80 to 90% of patients with behavioral disorders in REM sleep will be affected by a neurodegenerative disease according to the results of this study published in the journal Trends in Neuroscience. This disease would precede and announce the development of chronic neurological diseases such as Parkinson’s disease or various forms of dementia, such as Alzheimer’s disease.
REM sleep behavior disorders predict neurological disease
REM sleep behavior disorder is part of sleep disturbances. People prone to this pathology live their dreams. While they are sound asleep, they talk, shout, gesture, and can even injure themselves. These involuntary and surprising behaviors are sometimes violent and are often linked to the content of a dream. Normally during this phase of sleep, the muscles of sleepers are temporarily paralyzed and inactive.

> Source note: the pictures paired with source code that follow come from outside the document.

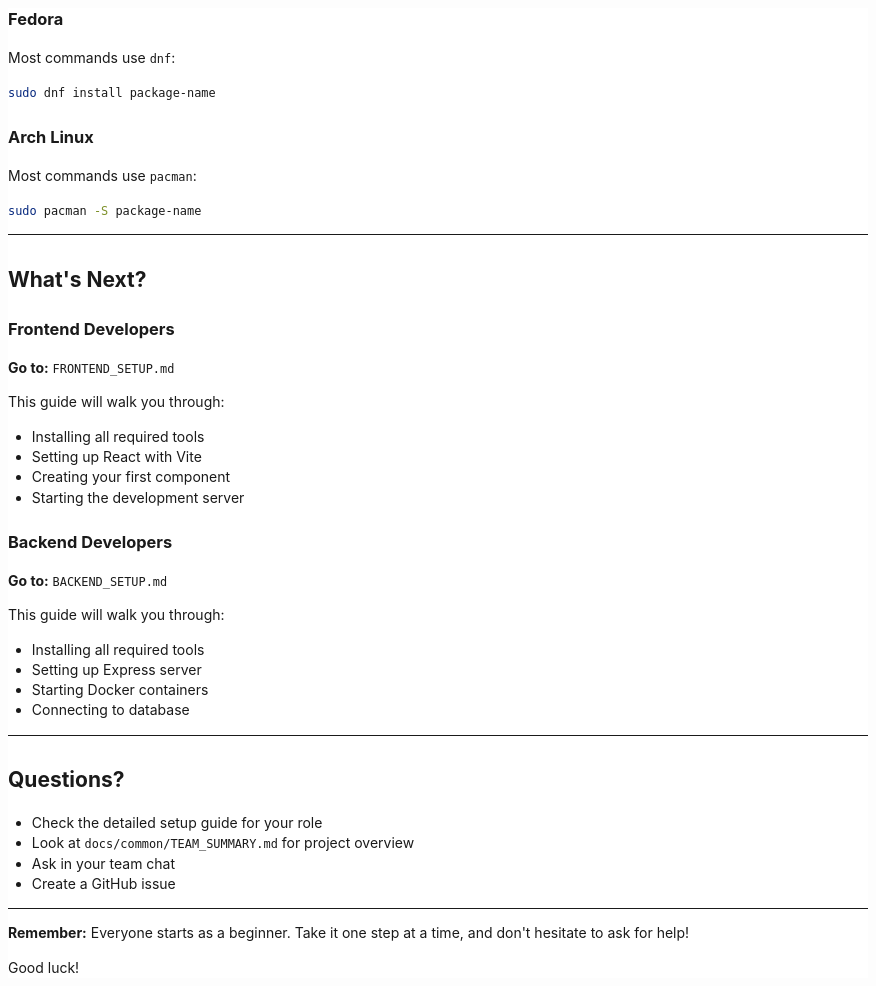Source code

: ### Fedora

Most commands use `dnf`:
```bash
sudo dnf install package-name
```

### Arch Linux

Most commands use `pacman`:
```bash
sudo pacman -S package-name
```

---

## What's Next?

### Frontend Developers
**Go to:** `FRONTEND_SETUP.md`

This guide will walk you through:
- Installing all required tools
- Setting up React with Vite
- Creating your first component
- Starting the development server

### Backend Developers
**Go to:** `BACKEND_SETUP.md`

This guide will walk you through:
- Installing all required tools
- Setting up Express server
- Starting Docker containers
- Connecting to database

---

## Questions?

- Check the detailed setup guide for your role
- Look at `docs/common/TEAM_SUMMARY.md` for project overview
- Ask in your team chat
- Create a GitHub issue

---

**Remember:** Everyone starts as a beginner. Take it one step at a time, and don't hesitate to ask for help!

Good luck!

Researchers at the University of Toronto revealed in their study that living dreams while sleeping would precede and predict neurodegeneration in patients 80% of the time.
“At an early stage, neurodegeneration could first affect the areas of the brain that control sleep before spreading to the stage of dementia and Alzheimer’s disease,” says John Peever, professor of biology at the University of Toronto. “Behavioral disorders in the REM phase not only precede but predict the development of neurodegeneration which will lead to neurological diseases, such as Alzheimer’s disease”.
In France, more than 850,000 people have Alzheimer’s diseaseand nearly 225,000 new cases are diagnosed per year.